Modal besar saat kampus Unisba dikenal dengan kampus pergerakan, karena tidak salah, Unisba didirkan oleh orang-orang yang tidak diam saat keadilan sudah dicederai. K.H E.Z Mutaqien yang membantu Bang Imadudin (Aktivis ITB) untuk mendirikan masjid Salman yang dulunya Rektor ITB tidak menyetujui pembangunan masjid di depan kampus ITB. Namun pada akhirnya masjid Salman berdiri sampai sekarang. Lalu tokoh Partai Masyumi yang juga penggagas kampus Unisba, dan mantan Perdana Menteri Indonesia yaitu Mohammad Natsir menjadi rival politik presiden Soekarno yang pada saat itu Soekarno dengan petisinya membubarkan Partai Masyumi. Pada saat itu pula Mohammad Natsir tidak diam untuk menyuarakan ideologinya.

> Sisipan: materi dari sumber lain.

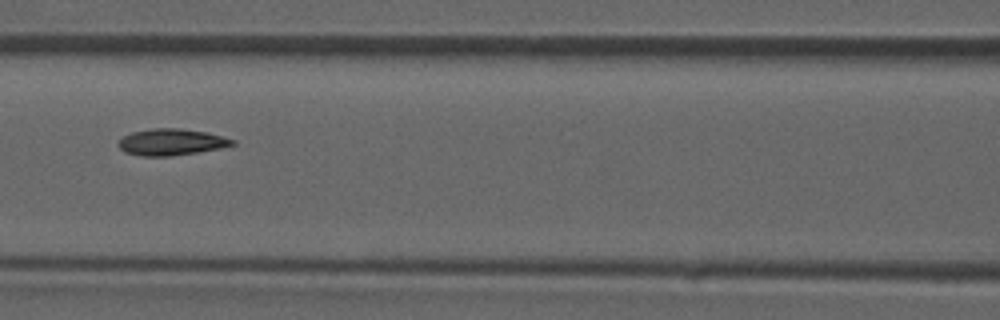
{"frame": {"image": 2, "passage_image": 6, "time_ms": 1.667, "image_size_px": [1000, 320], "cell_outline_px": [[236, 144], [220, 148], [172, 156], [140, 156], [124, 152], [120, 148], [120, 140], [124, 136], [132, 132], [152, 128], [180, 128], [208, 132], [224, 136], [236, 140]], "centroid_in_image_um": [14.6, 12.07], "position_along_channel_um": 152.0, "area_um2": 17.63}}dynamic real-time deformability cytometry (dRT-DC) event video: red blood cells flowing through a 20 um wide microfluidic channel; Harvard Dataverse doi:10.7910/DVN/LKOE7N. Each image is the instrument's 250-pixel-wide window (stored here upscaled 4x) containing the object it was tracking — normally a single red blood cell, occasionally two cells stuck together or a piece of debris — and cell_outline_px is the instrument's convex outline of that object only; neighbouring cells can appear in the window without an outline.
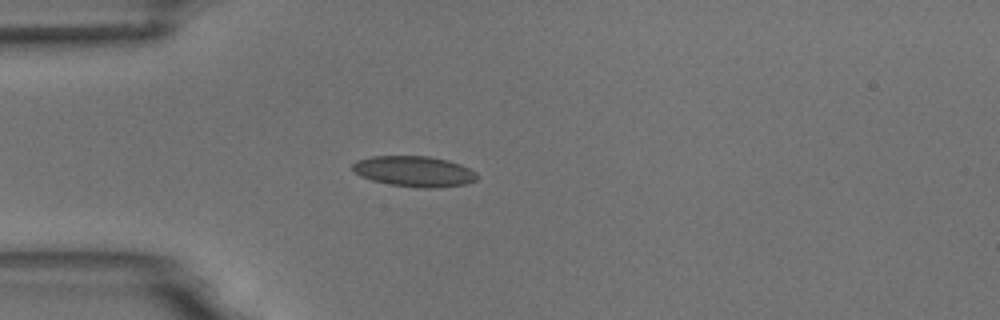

Maka pada tahun selepas dibubarkannya Partai Masyumi, Mohammad Natsir dengan tokoh-tokoh lainnya mendirikan kampus Unisba yang dengan gagasannya kampus Unisba didirikan untuk mencetak pejuang baru, pemikir baru, dan pembaharu sehingga mampu bermanfaat untuk umat dan bangsa. Artinya apa , dari sejarah panjang berdirinya kampus Unsiba ini didasari atas pemberontakan terhadap ketidakadilan pemerintah saat itu. Mohammad Natsir memberontak dan berjuang menyuarakan keadilan dengan mendirikan kampus-kampus Islam terhadap sikap pemerintahan saat itu, dan K.H E.Z Mutaqien berjuang membantu bang Imadudin untuk mendirikan masjid salman yang terletak di depan kampus ITB. Jadi sangat salah diartikan apabila kampus Unisba ini didirkan hanya atas kebutuhan pendidikan Indonesia semata namun lebih dari pada itu.
Maka oleh karena itu dengan banyaknya organisasi internal mahasiswa Unisba diharapkan mampu mempelajari lebih dalam hakikat berdirinya kampus Unisba, sejarah panjang perjuangan yang dilalui baik oleh para pendiri dan mahasiswa yang telah berjuang untuk perubahan, dan hakikat jati diri mahasiswa sebagai iron stock dan agent of social control dalam posisinya di masyarakat. Sehingga mampu membawa umat dan masyarakat luas kepada tatanan hidup yang lebih baik. Dan apabila sebuah sistem (kampus atau pemerintah) dirasa keluar dari keadilan dan kemanusiaan, sudah saatnya mahasiswa bergerak dalam keapatisannya demi peradaban yang lebih baik.